**Assignment:** Reproduce every line of the listing below, character for character, leaving nothing out and changing nothing.

**Given records:**
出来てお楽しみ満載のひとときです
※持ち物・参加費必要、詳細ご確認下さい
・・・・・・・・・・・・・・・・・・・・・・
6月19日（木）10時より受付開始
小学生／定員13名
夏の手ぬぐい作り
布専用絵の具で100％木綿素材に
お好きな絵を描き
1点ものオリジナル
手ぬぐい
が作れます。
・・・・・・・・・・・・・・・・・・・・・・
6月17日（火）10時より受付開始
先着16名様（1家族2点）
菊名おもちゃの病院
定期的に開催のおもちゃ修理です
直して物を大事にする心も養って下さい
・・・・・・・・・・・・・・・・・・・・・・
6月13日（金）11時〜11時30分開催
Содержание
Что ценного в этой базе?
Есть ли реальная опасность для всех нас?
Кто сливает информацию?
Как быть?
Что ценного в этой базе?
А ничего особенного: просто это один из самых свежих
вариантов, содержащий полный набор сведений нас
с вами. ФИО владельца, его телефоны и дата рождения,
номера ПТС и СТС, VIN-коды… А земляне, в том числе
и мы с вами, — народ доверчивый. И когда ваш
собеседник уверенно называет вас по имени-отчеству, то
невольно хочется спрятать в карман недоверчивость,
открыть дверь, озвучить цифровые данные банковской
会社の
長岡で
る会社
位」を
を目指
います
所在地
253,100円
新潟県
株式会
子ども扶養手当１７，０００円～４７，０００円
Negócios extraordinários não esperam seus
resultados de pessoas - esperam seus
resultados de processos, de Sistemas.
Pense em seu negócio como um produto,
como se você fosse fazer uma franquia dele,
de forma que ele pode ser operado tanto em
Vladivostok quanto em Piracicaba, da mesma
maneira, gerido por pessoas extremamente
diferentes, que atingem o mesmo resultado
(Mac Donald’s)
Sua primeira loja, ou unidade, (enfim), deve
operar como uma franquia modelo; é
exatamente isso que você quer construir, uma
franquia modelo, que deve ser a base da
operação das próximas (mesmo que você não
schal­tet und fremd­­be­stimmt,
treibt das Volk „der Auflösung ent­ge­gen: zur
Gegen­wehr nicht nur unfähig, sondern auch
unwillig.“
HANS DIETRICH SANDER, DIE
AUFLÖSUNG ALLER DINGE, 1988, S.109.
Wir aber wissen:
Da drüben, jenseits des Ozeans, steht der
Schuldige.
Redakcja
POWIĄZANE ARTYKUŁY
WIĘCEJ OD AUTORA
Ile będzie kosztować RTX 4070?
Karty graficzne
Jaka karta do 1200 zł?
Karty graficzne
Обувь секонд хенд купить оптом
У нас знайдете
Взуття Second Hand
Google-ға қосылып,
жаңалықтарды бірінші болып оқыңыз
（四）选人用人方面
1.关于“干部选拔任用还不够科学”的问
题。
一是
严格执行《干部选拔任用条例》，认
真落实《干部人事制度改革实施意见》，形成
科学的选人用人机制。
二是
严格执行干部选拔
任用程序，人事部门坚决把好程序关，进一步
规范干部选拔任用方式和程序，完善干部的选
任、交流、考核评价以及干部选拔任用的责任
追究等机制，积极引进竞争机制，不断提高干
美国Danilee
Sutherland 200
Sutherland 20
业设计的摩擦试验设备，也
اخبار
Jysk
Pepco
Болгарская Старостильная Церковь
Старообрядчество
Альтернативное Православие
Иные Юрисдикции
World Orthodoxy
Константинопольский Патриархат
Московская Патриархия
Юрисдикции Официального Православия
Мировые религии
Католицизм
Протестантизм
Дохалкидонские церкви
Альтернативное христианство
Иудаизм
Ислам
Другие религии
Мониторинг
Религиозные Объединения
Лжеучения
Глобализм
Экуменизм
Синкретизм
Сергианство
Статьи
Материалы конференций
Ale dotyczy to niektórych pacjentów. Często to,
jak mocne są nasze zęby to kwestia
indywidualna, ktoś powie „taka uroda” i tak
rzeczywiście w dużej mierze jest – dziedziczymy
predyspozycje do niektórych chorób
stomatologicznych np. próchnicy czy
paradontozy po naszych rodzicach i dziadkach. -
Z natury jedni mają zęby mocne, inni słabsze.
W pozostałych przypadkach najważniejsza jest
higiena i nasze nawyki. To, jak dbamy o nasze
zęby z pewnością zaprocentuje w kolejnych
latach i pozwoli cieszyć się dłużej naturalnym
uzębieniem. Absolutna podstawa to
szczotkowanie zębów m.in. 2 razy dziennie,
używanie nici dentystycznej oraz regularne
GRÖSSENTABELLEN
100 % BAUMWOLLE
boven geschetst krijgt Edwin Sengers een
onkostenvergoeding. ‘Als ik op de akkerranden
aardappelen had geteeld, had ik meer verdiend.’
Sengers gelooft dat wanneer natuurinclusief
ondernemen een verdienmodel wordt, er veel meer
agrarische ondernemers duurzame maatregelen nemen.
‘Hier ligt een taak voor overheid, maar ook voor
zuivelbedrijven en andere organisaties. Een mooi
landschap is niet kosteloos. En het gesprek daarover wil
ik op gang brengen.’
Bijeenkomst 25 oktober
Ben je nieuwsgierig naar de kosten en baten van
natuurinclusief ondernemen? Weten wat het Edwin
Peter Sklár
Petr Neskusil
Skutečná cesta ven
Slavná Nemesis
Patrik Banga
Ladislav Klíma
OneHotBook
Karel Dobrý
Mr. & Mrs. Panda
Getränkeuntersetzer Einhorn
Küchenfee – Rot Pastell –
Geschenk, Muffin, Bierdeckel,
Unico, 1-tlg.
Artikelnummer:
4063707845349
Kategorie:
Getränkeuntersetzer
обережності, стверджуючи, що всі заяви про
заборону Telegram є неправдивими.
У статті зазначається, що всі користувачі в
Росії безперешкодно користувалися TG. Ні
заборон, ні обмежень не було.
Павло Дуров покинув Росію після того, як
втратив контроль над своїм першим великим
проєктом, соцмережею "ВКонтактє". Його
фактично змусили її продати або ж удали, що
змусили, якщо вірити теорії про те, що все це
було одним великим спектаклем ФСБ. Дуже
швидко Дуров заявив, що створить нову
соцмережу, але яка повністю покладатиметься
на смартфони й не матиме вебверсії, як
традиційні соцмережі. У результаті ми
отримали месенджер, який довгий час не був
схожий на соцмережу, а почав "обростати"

**Solved exercise:**
出来てお楽しみ満載のひとときです
※持ち物・参加費必要、詳細ご確認下さい
・・・・・・・・・・・・・・・・・・・・・・
6月19日（木）10時より受付開始
小学生／定員13名
夏の手ぬぐい作り
布専用絵の具で100％木綿素材に
お好きな絵を描き
1点ものオリジナル
手ぬぐい
が作れます。
・・・・・・・・・・・・・・・・・・・・・・
6月17日（火）10時より受付開始
先着16名様（1家族2点）
菊名おもちゃの病院
定期的に開催のおもちゃ修理です
直して物を大事にする心も養って下さい
・・・・・・・・・・・・・・・・・・・・・・
6月13日（金）11時〜11時30分開催
Содержание
Что ценного в этой базе?
Есть ли реальная опасность для всех нас?
Кто сливает информацию?
Как быть?
Что ценного в этой базе?
А ничего особенного: просто это один из самых свежих
вариантов, содержащий полный набор сведений нас
с вами. ФИО владельца, его телефоны и дата рождения,
номера ПТС и СТС, VIN-коды… А земляне, в том числе
и мы с вами, — народ доверчивый. И когда ваш
собеседник уверенно называет вас по имени-отчеству, то
невольно хочется спрятать в карман недоверчивость,
открыть дверь, озвучить цифровые данные банковской
会社の
長岡で
る会社
位」を
を目指
います
所在地
253,100円
新潟県
株式会
子ども扶養手当１７，０００円～４７，０００円
Negócios extraordinários não esperam seus
resultados de pessoas - esperam seus
resultados de processos, de Sistemas.
Pense em seu negócio como um produto,
como se você fosse fazer uma franquia dele,
de forma que ele pode ser operado tanto em
Vladivostok quanto em Piracicaba, da mesma
maneira, gerido por pessoas extremamente
diferentes, que atingem o mesmo resultado
(Mac Donald’s)
Sua primeira loja, ou unidade, (enfim), deve
operar como uma franquia modelo; é
exatamente isso que você quer construir, uma
franquia modelo, que deve ser a base da
operação das próximas (mesmo que você não
schal­tet und fremd­­be­stimmt,
treibt das Volk „der Auflösung ent­ge­gen: zur
Gegen­wehr nicht nur unfähig, sondern auch
unwillig.“
HANS DIETRICH SANDER, DIE
AUFLÖSUNG ALLER DINGE, 1988, S.109.
Wir aber wissen:
Da drüben, jenseits des Ozeans, steht der
Schuldige.
Redakcja
POWIĄZANE ARTYKUŁY
WIĘCEJ OD AUTORA
Ile będzie kosztować RTX 4070?
Karty graficzne
Jaka karta do 1200 zł?
Karty graficzne
Обувь секонд хенд купить оптом
У нас знайдете
Взуття Second Hand
Google-ға қосылып,
жаңалықтарды бірінші болып оқыңыз
（四）选人用人方面
1.关于“干部选拔任用还不够科学”的问
题。
一是
严格执行《干部选拔任用条例》，认
真落实《干部人事制度改革实施意见》，形成
科学的选人用人机制。
二是
严格执行干部选拔
任用程序，人事部门坚决把好程序关，进一步
规范干部选拔任用方式和程序，完善干部的选
任、交流、考核评价以及干部选拔任用的责任
追究等机制，积极引进竞争机制，不断提高干
美国Danilee
Sutherland 200
Sutherland 20
业设计的摩擦试验设备，也
اخبار
Jysk
Pepco
Болгарская Старостильная Церковь
Старообрядчество
Альтернативное Православие
Иные Юрисдикции
World Orthodoxy
Константинопольский Патриархат
Московская Патриархия
Юрисдикции Официального Православия
Мировые религии
Католицизм
Протестантизм
Дохалкидонские церкви
Альтернативное христианство
Иудаизм
Ислам
Другие религии
Мониторинг
Религиозные Объединения
Лжеучения
Глобализм
Экуменизм
Синкретизм
Сергианство
Статьи
Материалы конференций
Ale dotyczy to niektórych pacjentów. Często to,
jak mocne są nasze zęby to kwestia
indywidualna, ktoś powie „taka uroda” i tak
rzeczywiście w dużej mierze jest – dziedziczymy
predyspozycje do niektórych chorób
stomatologicznych np. próchnicy czy
paradontozy po naszych rodzicach i dziadkach. -
Z natury jedni mają zęby mocne, inni słabsze.
W pozostałych przypadkach najważniejsza jest
higiena i nasze nawyki. To, jak dbamy o nasze
zęby z pewnością zaprocentuje w kolejnych
latach i pozwoli cieszyć się dłużej naturalnym
uzębieniem. Absolutna podstawa to
szczotkowanie zębów m.in. 2 razy dziennie,
używanie nici dentystycznej oraz regularne
GRÖSSENTABELLEN
100 % BAUMWOLLE
boven geschetst krijgt Edwin Sengers een
onkostenvergoeding. ‘Als ik op de akkerranden
aardappelen had geteeld, had ik meer verdiend.’
Sengers gelooft dat wanneer natuurinclusief
ondernemen een verdienmodel wordt, er veel meer
agrarische ondernemers duurzame maatregelen nemen.
‘Hier ligt een taak voor overheid, maar ook voor
zuivelbedrijven en andere organisaties. Een mooi
landschap is niet kosteloos. En het gesprek daarover wil
ik op gang brengen.’
Bijeenkomst 25 oktober
Ben je nieuwsgierig naar de kosten en baten van
natuurinclusief ondernemen? Weten wat het Edwin
Peter Sklár
Petr Neskusil
Skutečná cesta ven
Slavná Nemesis
Patrik Banga
Ladislav Klíma
OneHotBook
Karel Dobrý
Mr. & Mrs. Panda
Getränkeuntersetzer Einhorn
Küchenfee – Rot Pastell –
Geschenk, Muffin, Bierdeckel,
Unico, 1-tlg.
Artikelnummer:
4063707845349
Kategorie:
Getränkeuntersetzer
обережності, стверджуючи, що всі заяви про
заборону Telegram є неправдивими.
У статті зазначається, що всі користувачі в
Росії безперешкодно користувалися TG. Ні
заборон, ні обмежень не було.
Павло Дуров покинув Росію після того, як
втратив контроль над своїм першим великим
проєктом, соцмережею "ВКонтактє". Його
фактично змусили її продати або ж удали, що
змусили, якщо вірити теорії про те, що все це
було одним великим спектаклем ФСБ. Дуже
швидко Дуров заявив, що створить нову
соцмережу, але яка повністю покладатиметься
на смартфони й не матиме вебверсії, як
традиційні соцмережі. У результаті ми
отримали месенджер, який довгий час не був
схожий на соцмережу, а почав "обростати"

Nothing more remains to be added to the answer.